Analyzing Knowledge Created through Gendered Divisions of Labor

Divisions of labor—in which certain groups within a society tend to perform certain types of work—lead to divisions of knowledge. People responsible for a given task will develop knowledge specific to that task. Much knowledge divides along gendered lines because labor—both physical and cognitive—divides along gendered lines.

  • Example: In sub-Saharan Africa, women do most of the subsistence farming and are for that reason experts in plant and seed selection (Momsen, 2007). Women in the Kilombero district of Tanzania are experts in soil conditions because they are the primary fetchers of water and need to know which soils yield the most water (Fisher, 2006). Similarly, women's roles as caregivers in many societies make them holders of knowledge about the medicinal properties of plants (Eagly et al., 2006; Guérin et al., 1998).

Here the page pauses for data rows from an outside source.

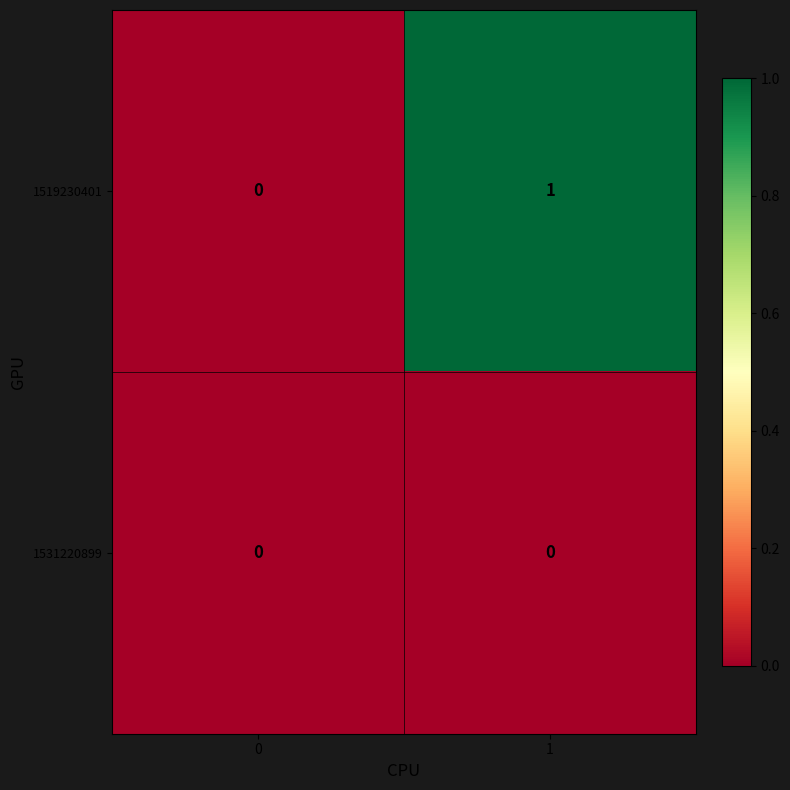

Reading left to right, extract all data points from this chart.

1519230401: 0	1
1531220899: 0	0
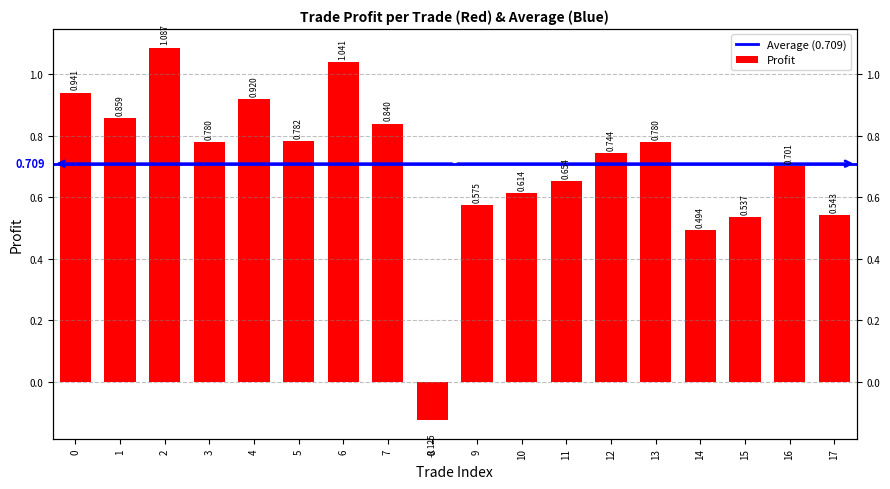

Reading left to right, list all the values displayed in this chart.

0.9	0.9	1.1	0.8	0.9	0.8	1.0	0.8	-0.1	0.6	0.6	0.7	0.7	0.8	0.5	0.5	0.7	0.5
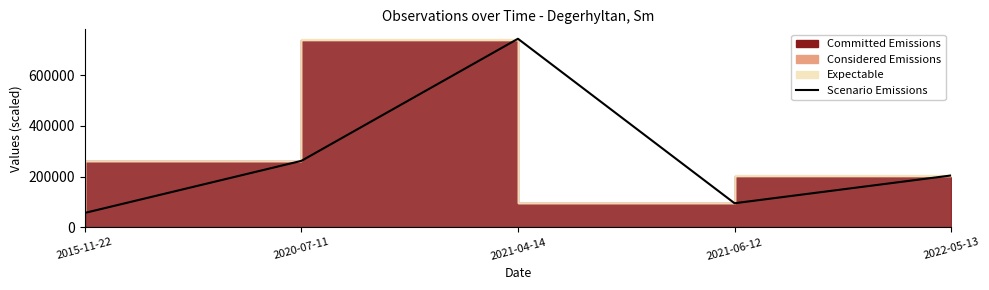

Where is the first local maximum?

2021-04-14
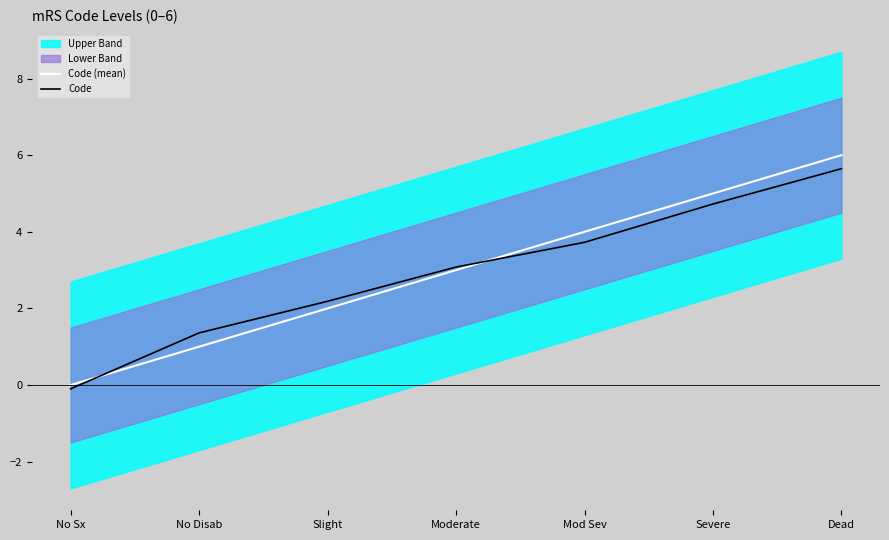

At how many categories does at least one series exceed 1?

6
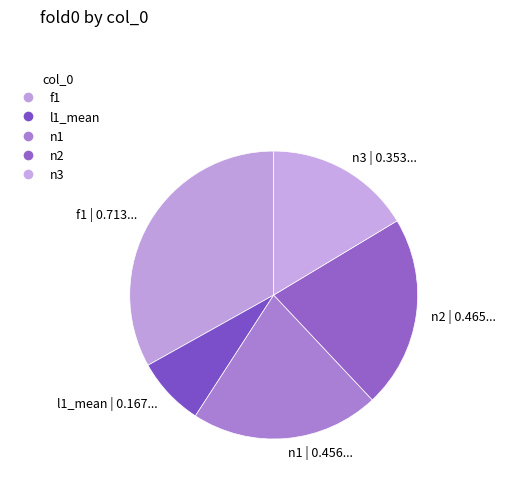

The f1 slice represents 42% of the pie. True or false?

False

  • Example: Military service is predominantly performed by men, and this is especially true of combat roles. During World War II, optical instruments such as binoculars and rifle scopes were widely used by infantry. However, the polished objective lenses of these devices tended to reflect light, producing glare that made the user visible and hence a target. German optical engineers developed anti-reflective coatings to address this problem (Thelen, 2005). These coatings remained military secrets throughout the Second World War (Fink, 2009). After the War, this technology (originally developed to meet the needs of men in a military context) became important to both men and women in civilian contexts. Anti-reflective coatings are now critical to the design eyeglasses, photographic lenses, and scientific instruments such as microscopes and telescopes (Arnaud, 1997). 

Analyzing how knowledge is created through social divisions of labor is what is sometimes known as standpoint theory (Haraway, 1988; Harding, 1993). Historically, women's experience has been devalued and excluded from knowledge. Analyzing gender-specific experience can serve as a resource for knowledge production and technolgical design.

Works Cited

Arnaud, A. (1997). Industrial Production of Coated Glass: Future Trends for Expanding Needs. Journal of Non-Crystalline Solids, 218, 12-18.

Belenky, M., Clinchy, B., Goldberger, N., & Tarule, J. (1986). Women's Ways of Knowing: The Development of Self, Voice, and Mind. New York: Basic Books.

Billton, B. (2006). Building the Profile of Women in the Mining Industry. Sustainability Report.

Eagly, A., & Koenig, A. (2006). Social Role Theory of Sex Differences and Similarities: Implications for Prosocial Behavior. In Canary, D., & Dindia, K. (Eds.), Sex Differences and Similarities in Communications, Second Edition (Chapter 9). Mahwah, New Jersey: Lawrence Erlbaum Associates.

Fink, M. (2009). Types of Anti-Reflective Treatments and When to Use Them. Photonics Solutions, January, 28-31.

Fisher, J. (2006). For Her it's the Big Issue: Putting Women at the Centre of Water Supply, Sanitation, and Hygiene. Geneva: Water Supply and Sanitation Collaborative Council.

Guérin-McManus, M., Famolare, L., Bowles, I., Malone, S., Mittermeier, R., & Rosenfeld, A. (1998). Bioprospecting in Practice: A Case Study of the Suriname ICBG Project and Benefits Sharing under the Convention on Biological Diversity. Montreal: International Convention on Biodiversity Secretariat.

Haraway, D. (1988). Situated Knowledges: The Science Question in Feminism and the Privilege of Partial Perspectives. Feminist Studies, 14, 575–599.

Harding, S. (1993).  Rethinking Standpoint Epistemology: What is Strong Objectivity? In Alcoff, L., & Potter, E. (Eds.), Feminist Epistemologies (pp. 49-82). New York: Routledge.

Momsen, J. (2007). Gender and Biodiversity: A New Approach to Linking Environment and Development. Geography Compass, 1 (2), 149-162.

Somerville, M., & Abrahamsson, L. (2003). Trainers and Learners Constructing a Community of Practice: Masculine Work Cultures and Learning Safety in the Mining Industry. Studies in the Education of Adults, 35 (1), 19-34.

Thelen, A. (2005). Milestones in Optical Coating Technology—From Oleksandr Smakula / John Strong until Today. Proceedings of the International Society for Optical Engineering, 5963, 1-5.